Paleo-Indians arrived in North America from Asia at least 15,000 years ago. Colonization by Europeans started in the sixteenth century. The United States was formed by the merger of thirteen British colonies along the East Coast. Numerous conflicts between Great Britain and the colonies in the aftermath of the Seven Years’ War precipitated the start of the American Revolution in 1775. On July 4, 1776, while the colonies were engaged in the American Revolutionary War, delegates from the thirteen colonies approved the Declaration of Independence unanimously. The war concluded in 1783 with Great Britain’s acknowledgment of the United States’ independence. It was the first victorious independence war against a European colonial empire. The present constitution was established in 1788, when it was determined that the Articles of Confederation, ratified in 1781, offered insufficient governmental powers. The first 10 amendments, commonly referred to as the Bill of Rights, were adopted in 1791 and were intended to protect a broad range of basic civil rights.

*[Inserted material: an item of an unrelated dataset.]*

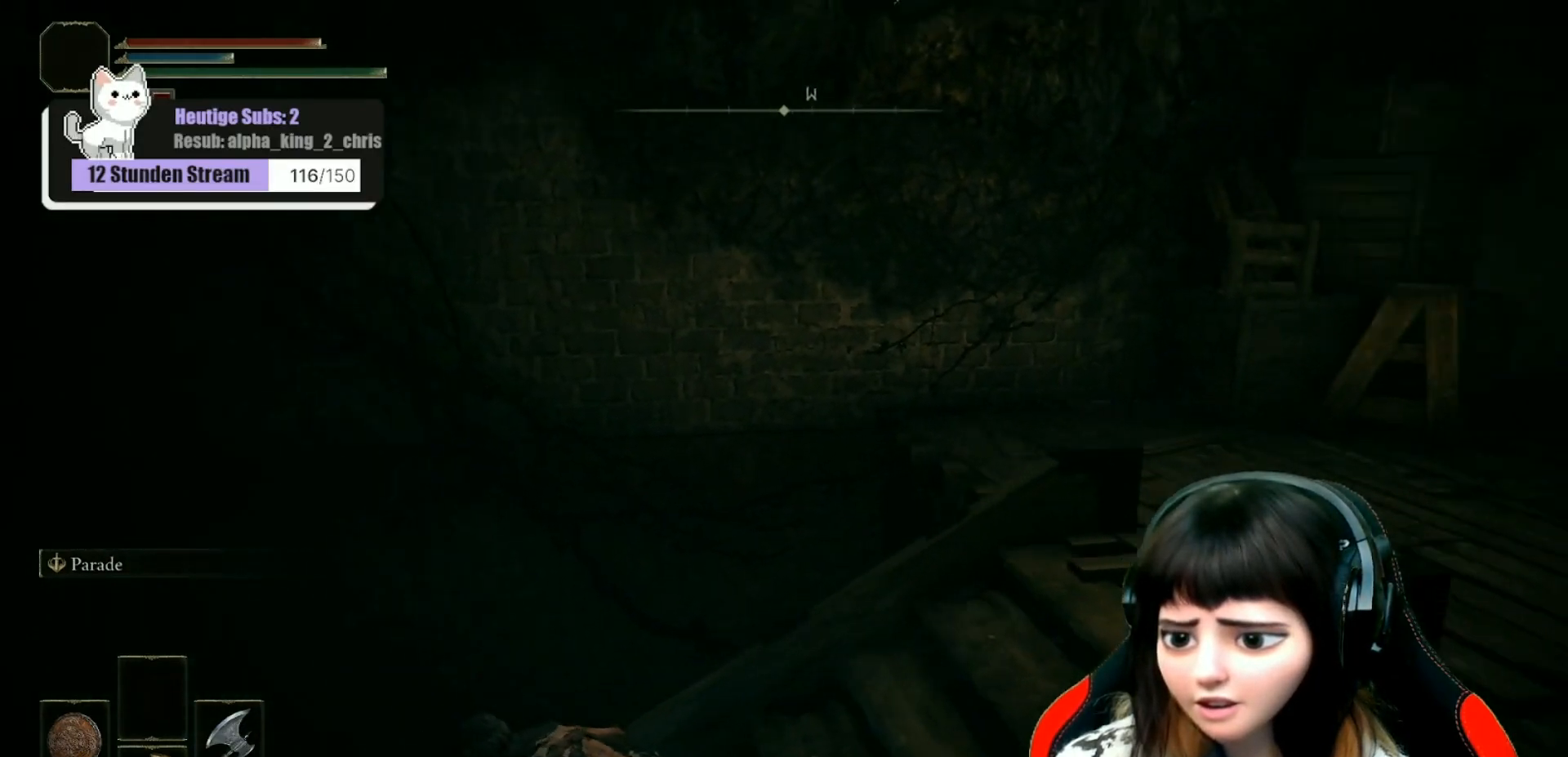
{"buttons": [], "left_stick": "left", "right_stick": "center", "events": [[400, "right_stick", "center"]]}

Throughout the nineteenth century, the United States expanded rapidly throughout North America, displacing American Indian tribes, gaining new territory, and progressively admitting new states until it covered the continent by 1848. The American Civil War in the second part of the nineteenth century resulted in the abolition of legal slavery in the nation. By the turn of the twentieth century, the United States had expanded into the Pacific Ocean, and its economy had soared, owing in large part to the Industrial Revolution. The Spanish–American War and World War I established the country’s military might on a worldwide scale. The US emerged from World War II as a worldwide powerhouse, the first nation to develop nuclear weapons, the first one to deploy them in combat, and a permanent member of the United Nations Security Council. It is a founding member of the Organization of American States (UAS) and a number of other regional and international organizations. After the Cold War ended and the Soviet Union disbanded in 1991, the United States became the world’s only superpower.
The United States is a highly developed nation with the biggest economy in the world in terms of nominal GDP. It scores highly on many socioeconomic performance indicators, including average salary, human development, per capita GDP, and per person productivity. While the US economy is considered post-industrial, with a strong emphasis on services and information, the manufacturing sector remains the world’s second biggest. While the United States’ population is just 4.4 percent of the worldwide total, it contributes for almost a quarter of global GDP and nearly a third of global military expenditure, making it the world’s leading military and economic power. Internationally, the United States is a major political and cultural power, as well as a leader in scientific research and technical innovation.